Up to the time of the Revolution (from 1712 to 1820), the island had been exclusively served by the French Lazarist Fathers. At least one of them had dared to remain during the excitement of the Revolution, in spite of the decree of banishment, and several returned at once to the different churches when the fury of the storm had abated. These zealous missionaries were the founders of the first parishes and churches on the island; Grand Port, Pamplemousses, Moka, Flacq, and others. They left the island entirely on the arrival of the first English Vicar Apostolic, Mgr. Edward Slater, O.S.B., in 1820. In 1874, however, at the solicitation of the present bishop, Dr. Scarisbrick, some of these Fathers returned to aid in the work here. One of them at his earnest request came more especially to work for the conversion of the poor Chinese spread in such numbers through this colony. Père Glau, who after ten years of labour in China had retired from ill-health, was the first to come in 1874, and had in the year of his stay here

succeeded in instructing and baptizing some thirty Chinamen. But there are numerous and serious difficulties in the way of a large measure of success, chiefly the many and frightful vices of the Chinese themselves, and their contented devotion to the care of earthly things. Another Father of the same Order continues the Chinese mission-but the utmost zeal and energy is discouraged before the immovable indifference of these Orientals. Intermarriages of Chinamen with Catholic Creoles are frequent -of course the Chinaman has to be instructed and baptized, and when, as sometimes happens, he becomes a Catholic really, he is a very good one, but for the most part he never practises the religion he has been taught. He will, however, take pride in being able to send his wife to Mass richly dressed, and is far from offended when passers-by remark how grand Madame Chinois looks. As a rule these marriages are happy ones for the wives. It is remarkable that whatever may be his own vices, the Chinaman looks for a virtuous wife; hence he is shrewd enough never to marry an Indian woman. But this is digressing from our main purpose.

*

One event had immediately preceded the coming of Dr. Collier, which it would have been natural to suppose, had only rendered the moral condition of the colony a degree worse than before. In 1839, as has been related the negro slave population had been emancipated. Almost suddenly and without any previous discipline, more than 65,000 slaves, of a nation proverbially void of foresight and self-control, were abandoned to the difficult task of self-government and self-support. How they fared in the latter respect is not now our concern; we shall presently be interested in learning how they were aided in the former by the Catholic missionaries.

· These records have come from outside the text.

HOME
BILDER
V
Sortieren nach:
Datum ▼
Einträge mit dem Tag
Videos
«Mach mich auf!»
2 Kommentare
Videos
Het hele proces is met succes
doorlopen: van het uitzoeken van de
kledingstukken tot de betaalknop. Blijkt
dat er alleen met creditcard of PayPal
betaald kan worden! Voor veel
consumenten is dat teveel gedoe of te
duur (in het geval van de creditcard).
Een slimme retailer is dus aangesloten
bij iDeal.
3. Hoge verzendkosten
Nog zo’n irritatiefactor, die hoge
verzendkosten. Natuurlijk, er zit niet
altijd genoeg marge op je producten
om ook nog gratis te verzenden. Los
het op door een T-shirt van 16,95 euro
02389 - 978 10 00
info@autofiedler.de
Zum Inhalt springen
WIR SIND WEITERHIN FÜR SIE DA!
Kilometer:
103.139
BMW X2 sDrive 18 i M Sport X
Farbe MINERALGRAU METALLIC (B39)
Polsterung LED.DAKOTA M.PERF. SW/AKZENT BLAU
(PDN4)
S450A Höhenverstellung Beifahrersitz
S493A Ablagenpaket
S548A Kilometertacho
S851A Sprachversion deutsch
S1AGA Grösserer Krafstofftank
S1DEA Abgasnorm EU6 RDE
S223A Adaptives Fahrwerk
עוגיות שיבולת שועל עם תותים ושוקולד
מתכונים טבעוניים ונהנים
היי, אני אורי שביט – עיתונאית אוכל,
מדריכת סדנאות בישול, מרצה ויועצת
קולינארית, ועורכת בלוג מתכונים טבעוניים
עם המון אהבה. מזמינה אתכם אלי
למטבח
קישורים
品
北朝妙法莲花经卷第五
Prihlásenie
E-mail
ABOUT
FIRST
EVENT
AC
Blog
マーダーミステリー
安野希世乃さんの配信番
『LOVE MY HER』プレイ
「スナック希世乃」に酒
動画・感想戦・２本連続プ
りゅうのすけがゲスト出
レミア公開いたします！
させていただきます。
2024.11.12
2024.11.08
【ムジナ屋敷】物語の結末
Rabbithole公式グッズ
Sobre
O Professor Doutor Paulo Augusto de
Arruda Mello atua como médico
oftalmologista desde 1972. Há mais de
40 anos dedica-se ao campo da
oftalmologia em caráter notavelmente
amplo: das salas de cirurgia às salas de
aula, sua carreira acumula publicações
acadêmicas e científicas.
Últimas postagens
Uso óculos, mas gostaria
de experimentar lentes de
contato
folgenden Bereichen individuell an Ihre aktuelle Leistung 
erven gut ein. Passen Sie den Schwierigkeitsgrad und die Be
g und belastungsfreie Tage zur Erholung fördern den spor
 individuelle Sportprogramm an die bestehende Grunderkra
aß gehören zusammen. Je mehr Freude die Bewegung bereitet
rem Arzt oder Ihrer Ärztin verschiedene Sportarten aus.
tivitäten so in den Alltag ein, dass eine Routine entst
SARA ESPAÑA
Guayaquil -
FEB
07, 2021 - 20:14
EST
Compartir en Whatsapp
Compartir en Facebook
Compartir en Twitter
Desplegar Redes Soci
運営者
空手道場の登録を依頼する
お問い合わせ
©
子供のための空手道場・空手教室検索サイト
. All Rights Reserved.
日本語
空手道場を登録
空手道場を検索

We have said that a small band of priests accompanied Dr. Collier in 1841; he found a few others already at work in his new diocese. But he soon saw that if the state of religion was to be changed, he had need of a much more numerous body of zealous and self-sacrificing labourers, and he at once courageously faced the long voyage back again to Europe, to gather, if he could, recruits for the arduous work. His quick glance had also taken in another need of his charge-that of a good Catholic education for the young. He sent from Europe in 1844 three more priests, one of whom was the Abbé Mazuy, who, like Père Laval already mentioned, became a leader of

* DUBLIN REVIEW, January, 1880, p. 12. The explanation was then omitted that after the unattached apprentices had been freed on Feb. 1, the period still remaining for those attached to the soil was made to cease by a Proclamation of March 11, and slavery then entirely ceased.